WORK TO COMPLETE. Output every record exactly, apart from its images.

Stored entries.
#####

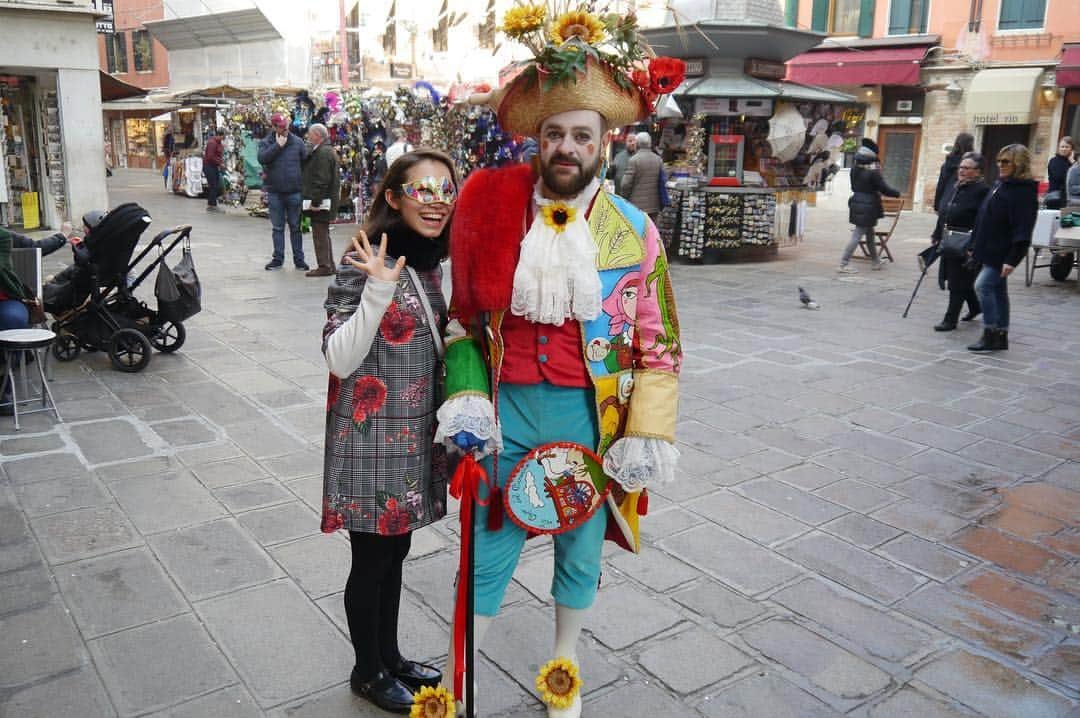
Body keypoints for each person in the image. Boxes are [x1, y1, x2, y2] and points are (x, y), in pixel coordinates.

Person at [431, 15, 683, 718]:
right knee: (485, 556)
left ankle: (565, 666)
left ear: (607, 144)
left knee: (580, 552)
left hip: (589, 416)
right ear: (536, 143)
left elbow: (661, 342)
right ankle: (460, 686)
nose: (566, 147)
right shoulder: (495, 215)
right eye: (554, 135)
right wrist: (468, 398)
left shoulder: (635, 233)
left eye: (581, 135)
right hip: (505, 413)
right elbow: (464, 327)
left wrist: (647, 432)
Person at [320, 149, 457, 714]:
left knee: (396, 549)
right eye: (422, 189)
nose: (437, 201)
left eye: (446, 189)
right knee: (371, 558)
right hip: (369, 438)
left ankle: (392, 656)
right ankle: (366, 670)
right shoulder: (363, 257)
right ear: (393, 197)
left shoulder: (428, 263)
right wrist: (376, 290)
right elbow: (338, 355)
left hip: (412, 433)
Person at [967, 144, 1038, 352]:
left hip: (1001, 252)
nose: (1000, 165)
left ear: (1018, 163)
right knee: (998, 291)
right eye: (999, 161)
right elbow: (984, 216)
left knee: (982, 286)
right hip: (988, 248)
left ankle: (989, 334)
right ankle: (1001, 335)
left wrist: (1013, 258)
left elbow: (1023, 229)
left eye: (1005, 161)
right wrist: (974, 245)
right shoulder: (1002, 184)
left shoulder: (1022, 192)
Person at [929, 151, 989, 331]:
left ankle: (950, 320)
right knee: (960, 278)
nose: (962, 171)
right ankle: (975, 306)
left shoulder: (982, 190)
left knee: (957, 281)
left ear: (978, 171)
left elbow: (982, 220)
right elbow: (944, 211)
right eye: (961, 167)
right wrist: (937, 233)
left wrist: (974, 246)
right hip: (950, 240)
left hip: (966, 242)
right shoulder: (956, 186)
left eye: (967, 168)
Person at [838, 138, 901, 273]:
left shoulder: (854, 168)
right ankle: (843, 263)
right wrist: (897, 193)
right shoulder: (873, 171)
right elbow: (884, 188)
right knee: (858, 234)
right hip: (868, 205)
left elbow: (854, 186)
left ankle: (875, 262)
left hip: (857, 202)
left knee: (870, 234)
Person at [259, 113, 310, 270]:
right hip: (275, 192)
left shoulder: (297, 142)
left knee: (296, 227)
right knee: (277, 228)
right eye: (281, 127)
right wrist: (277, 146)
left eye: (286, 127)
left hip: (294, 191)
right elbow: (262, 158)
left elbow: (306, 161)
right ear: (274, 127)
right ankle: (278, 259)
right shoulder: (267, 142)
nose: (285, 130)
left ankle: (299, 259)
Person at [301, 123, 341, 277]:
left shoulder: (323, 153)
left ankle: (324, 266)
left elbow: (322, 179)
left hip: (322, 201)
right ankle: (329, 265)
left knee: (320, 234)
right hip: (326, 199)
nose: (308, 137)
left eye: (310, 134)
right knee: (323, 233)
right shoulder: (325, 151)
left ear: (317, 135)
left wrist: (315, 201)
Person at [620, 132, 663, 221]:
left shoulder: (634, 160)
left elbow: (625, 184)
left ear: (637, 143)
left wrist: (624, 199)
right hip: (654, 207)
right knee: (650, 233)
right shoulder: (658, 159)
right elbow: (661, 182)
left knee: (637, 232)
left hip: (636, 207)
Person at [934, 132, 974, 213]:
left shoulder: (947, 163)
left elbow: (941, 185)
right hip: (963, 204)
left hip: (945, 202)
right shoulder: (971, 164)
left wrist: (937, 205)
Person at [1046, 136, 1075, 208]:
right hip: (1056, 198)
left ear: (1071, 149)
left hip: (1069, 197)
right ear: (1058, 148)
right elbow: (1059, 177)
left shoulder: (1073, 162)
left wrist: (1072, 162)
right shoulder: (1054, 161)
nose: (1064, 149)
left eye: (1067, 147)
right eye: (1062, 147)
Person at [202, 130, 224, 211]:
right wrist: (220, 163)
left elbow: (218, 154)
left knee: (215, 184)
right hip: (209, 166)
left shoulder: (217, 142)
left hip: (213, 166)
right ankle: (212, 205)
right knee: (213, 185)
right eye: (222, 137)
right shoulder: (212, 143)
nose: (223, 139)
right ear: (219, 135)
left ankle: (211, 204)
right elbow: (210, 156)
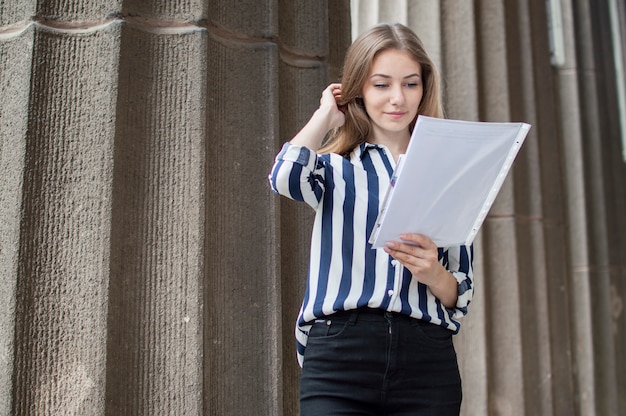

#####

SOLUTION TO THIS EXERCISE.
Body keypoints for each person in the image. Boxes are [x1, y1, x2, y2] and points are (x, y), in pixel coordinates.

Person at [431, 15, 683, 718]:
right knee: (485, 556)
left ankle: (565, 666)
left ear: (607, 144)
left knee: (580, 552)
left hip: (589, 416)
right ear: (536, 143)
left elbow: (661, 342)
right ankle: (460, 686)
nose: (566, 147)
right shoulder: (495, 215)
right eye: (554, 135)
right wrist: (468, 398)
left shoulder: (635, 233)
left eye: (581, 135)
right hip: (505, 413)
right elbow: (464, 327)
left wrist: (647, 432)
Person at [320, 149, 457, 714]:
left knee: (396, 549)
right eye: (422, 189)
nose: (437, 201)
left eye: (446, 189)
right knee: (371, 558)
right hip: (369, 438)
left ankle: (392, 656)
right ankle: (366, 670)
right shoulder: (363, 257)
right ear: (393, 197)
left shoulder: (428, 263)
right wrist: (376, 290)
right elbow: (338, 355)
left hip: (412, 433)
Person at [967, 144, 1038, 352]:
left hip: (1001, 252)
nose: (1000, 165)
left ear: (1018, 163)
right knee: (998, 291)
right eye: (999, 161)
right elbow: (984, 216)
left knee: (982, 286)
right hip: (988, 248)
left ankle: (989, 334)
right ankle: (1001, 335)
left wrist: (1013, 258)
left elbow: (1023, 229)
left eye: (1005, 161)
right wrist: (974, 245)
right shoulder: (1002, 184)
left shoulder: (1022, 192)
Person at [929, 151, 989, 331]:
left ankle: (950, 320)
right knee: (960, 278)
nose: (962, 171)
right ankle: (975, 306)
left shoulder: (982, 190)
left knee: (957, 281)
left ear: (978, 171)
left elbow: (982, 220)
right elbow: (944, 211)
right eye: (961, 167)
right wrist: (937, 233)
left wrist: (974, 246)
right hip: (950, 240)
left hip: (966, 242)
right shoulder: (956, 186)
left eye: (967, 168)
Person at [838, 138, 901, 273]:
left shoulder: (854, 168)
right ankle: (843, 263)
right wrist: (897, 193)
right shoulder: (873, 171)
right elbow: (884, 188)
right knee: (858, 234)
right hip: (868, 205)
left elbow: (854, 186)
left ankle: (875, 262)
left hip: (857, 202)
left knee: (870, 234)
Person at [259, 113, 310, 270]:
right hip: (275, 192)
left shoulder: (297, 142)
left knee: (296, 227)
right knee: (277, 228)
right eye: (281, 127)
right wrist: (277, 146)
left eye: (286, 127)
left hip: (294, 191)
right elbow: (262, 158)
left elbow: (306, 161)
right ear: (274, 127)
right ankle: (278, 259)
right shoulder: (267, 142)
nose: (285, 130)
left ankle: (299, 259)
Person at [301, 123, 341, 277]:
left shoulder: (323, 153)
left ankle: (324, 266)
left elbow: (322, 179)
left hip: (322, 201)
right ankle: (329, 265)
left knee: (320, 234)
right hip: (326, 199)
nose: (308, 137)
left eye: (310, 134)
right knee: (323, 233)
right shoulder: (325, 151)
left ear: (317, 135)
left wrist: (315, 201)
Person at [620, 132, 663, 221]:
left shoulder: (634, 160)
left elbow: (625, 184)
left ear: (637, 143)
left wrist: (624, 199)
right hip: (654, 207)
right knee: (650, 233)
right shoulder: (658, 159)
right elbow: (661, 182)
left knee: (637, 232)
left hip: (636, 207)
Person at [934, 132, 974, 213]:
left shoulder: (947, 163)
left elbow: (941, 185)
right hip: (963, 204)
left hip: (945, 202)
right shoulder: (971, 164)
left wrist: (937, 205)
Person at [1046, 136, 1075, 208]:
right hip: (1056, 198)
left ear: (1071, 149)
left hip: (1069, 197)
right ear: (1058, 148)
right elbow: (1059, 177)
left shoulder: (1073, 162)
left wrist: (1072, 162)
right shoulder: (1054, 161)
nose: (1064, 149)
left eye: (1067, 147)
right eye: (1062, 147)
Person at [202, 130, 224, 211]:
right wrist: (220, 163)
left elbow: (218, 154)
left knee: (215, 184)
right hip: (209, 166)
left shoulder: (217, 142)
left hip: (213, 166)
right ankle: (212, 205)
right knee: (213, 185)
right eye: (222, 137)
right shoulder: (212, 143)
nose: (223, 139)
right ear: (219, 135)
left ankle: (211, 204)
right elbow: (210, 156)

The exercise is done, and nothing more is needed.